What did I use to write this bot?

To get better at using Akka and Scala, I used the language and the framework in combination with: Twitter4j, Gradle, Postgres, and ScalalikeJDBC.

What did I learn?

  • Twitter has a lot of bots on their platform and they’re incredibly good about detecting the most basic bots (like mine was).
  • Twitter users hold a LOT of contests. Some of them lack of applicants, and others have thousands.
  • Working with Twitter with a bot is a risky and “dark art” (There are lots of rumors about how to appropriately work with Twitter. (Even for legitimate business reasons))
  • I learned more about Akka Routers. (They’re pretty cool, but can be a little difficult to tune)
  • [Later when I started working with the Reddit API] I learned about using the RateLimiter functionality in Guava. That’s some pretty cool stuff. I’m not sure that it would be very useful in Twitter4j, as that the limits are a bit more granular with Twitter.
  • Scala/Akka is INCREDIBLY fast when you build out your application right. I burned through the Twitter API limit within a minute.

So you were banned? What happened?

I was banned because I believe that I was too aggressive at following and retweeting and I got caught by passing a threshold. It’s not too terribly surprising since my application was a lot faster than I thought it would be. I never got a chance to bring this on as a script. At the moment, the application behind the program has “Write restrictions.” (I’m not total banned, but it severely cripples the functionality)

False Positives:

One of the biggest false positives that I found was due to tweets about sport teams. For example if someone were to post “RT: SportsTeam Jim’s Team had their fourth win” my bot would pick up on that. I partially solved this issue via a keyword and username blacklist.

 

My bot also found the retweets of others that had tweeted. I resolved this by diving down to the root level of the retweet. However, this wasn’t always possible. This also cut down on multiple attempts to reply to the same tweet.

 

Part of the issue about finding these false positives was that the search API produced partial matches. This was resolved by researching through the tweets returned.

 

I would consider this to be a false positive, but it’s not by definition. There were a lot of contests that surrounded pop stars. I resolved this via a word blacklist filter. (In particular I had to blacklist gaga, 5OS, and bieber [shudder])

Other observations:

  1. There are a ton of bots on Twitter that’ll automatically follow you back if you ever interact with their account.
  2. There are a lot of bots that’ll DM you if follow their account. These got incredibly annoying because it pushed an advertisement directly to your message box.
  3. There is a guy who writes a ton of ebooks about the “Dog who _____” (Ate the airplane, burglar, drawing, etc…) [That’s one hungry dog].
  4. There are some bots that look for your “first tweet” message that twitter encourages for you to tweet. That was pretty shady.

Ok what did you win?!

I didn’t win very much. I won some “credit” on a free to play game, and I won 2 tickets to a CalTech vs UCSB basketball game. (I declined the tickets, and didn’t take the “credit”)

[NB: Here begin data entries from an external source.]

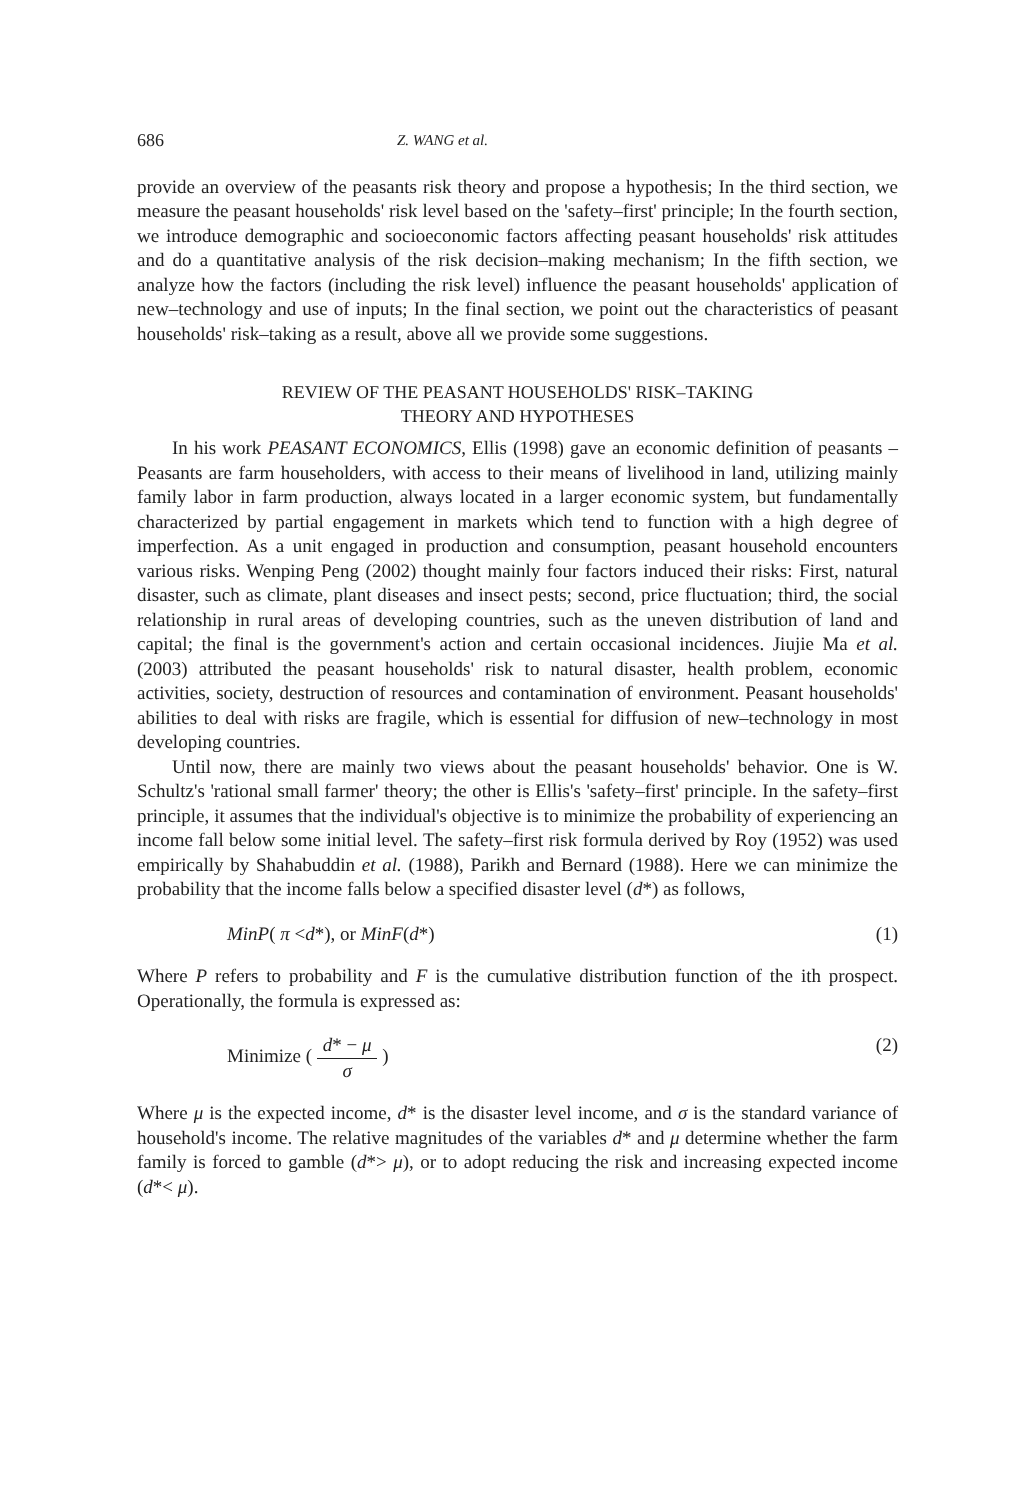686 Z. WANG et al.
provide an overview of the peasants risk theory and propose a hypothesis; In the third section, we measure the peasant households' risk level based on the 'safety–first' principle; In the fourth section, we introduce demographic and socioeconomic factors affecting peasant households' risk attitudes and do a quantitative analysis of the risk decision–making mechanism; In the fifth section, we analyze how the factors (including the risk level) influence the peasant households' application of new–technology and use of inputs; In the final section, we point out the characteristics of peasant households' risk–taking as a result, above all we provide some suggestions.
REVIEW OF THE PEASANT HOUSEHOLDS' RISK–TAKING
THEORY AND HYPOTHESES
In his work PEASANT ECONOMICS, Ellis (1998) gave an economic definition of peasants –Peasants are farm householders, with access to their means of livelihood in land, utilizing mainly family labor in farm production, always located in a larger economic system, but fundamentally characterized by partial engagement in markets which tend to function with a high degree of imperfection. As a unit engaged in production and consumption, peasant household encounters various risks. Wenping Peng (2002) thought mainly four factors induced their risks: First, natural disaster, such as climate, plant diseases and insect pests; second, price fluctuation; third, the social relationship in rural areas of developing countries, such as the uneven distribution of land and capital; the final is the government's action and certain occasional incidences. Jiujie Ma et al. (2003) attributed the peasant households' risk to natural disaster, health problem, economic activities, society, destruction of resources and contamination of environment. Peasant households' abilities to deal with risks are fragile, which is essential for diffusion of new–technology in most developing countries.
Until now, there are mainly two views about the peasant households' behavior. One is W. Schultz's 'rational small farmer' theory; the other is Ellis's 'safety–first' principle. In the safety–first principle, it assumes that the individual's objective is to minimize the probability of experiencing an income fall below some initial level. The safety–first risk formula derived by Roy (1952) was used empirically by Shahabuddin et al. (1988), Parikh and Bernard (1988). Here we can minimize the probability that the income falls below a specified disaster level (d*) as follows,
MinP( π <d*), or MinF(d*) (1)
Where P refers to probability and F is the cumulative distribution function of the ith prospect. Operationally, the formula is expressed as:
Minimize ( d* − μ σ ) (2)
Where μ is the expected income, d* is the disaster level income, and σ is the standard variance of household's income. The relative magnitudes of the variables d* and μ determine whether the farm family is forced to gamble (d*> μ), or to adopt reducing the risk and increasing expected income (d*< μ).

What would I do differently now?

  • I would expand the exception types that Twitter4j returns back. I would give more of a response of
  • I would have respected the API limits a bit more. (I would be a bit more conservative about the amount of giveaways that I would follow).
  • I would probably queue up all of the actions before doing them so that I would avoid false positives at the last step.
  • I would have extended Twitter4j’s rate limiting functionality.

In Conclusion:

I don’t think I’ll continue development on this. I’m a bit reluctant as that I’m not sure that Twitter is going to be lenient on reallowing my application, especially when I’m reluctant to share the source or that I don’t have a public facing thing that they could inspect prior to reapproving. I think I got a lot of value out of this just from the experience to be satisfied.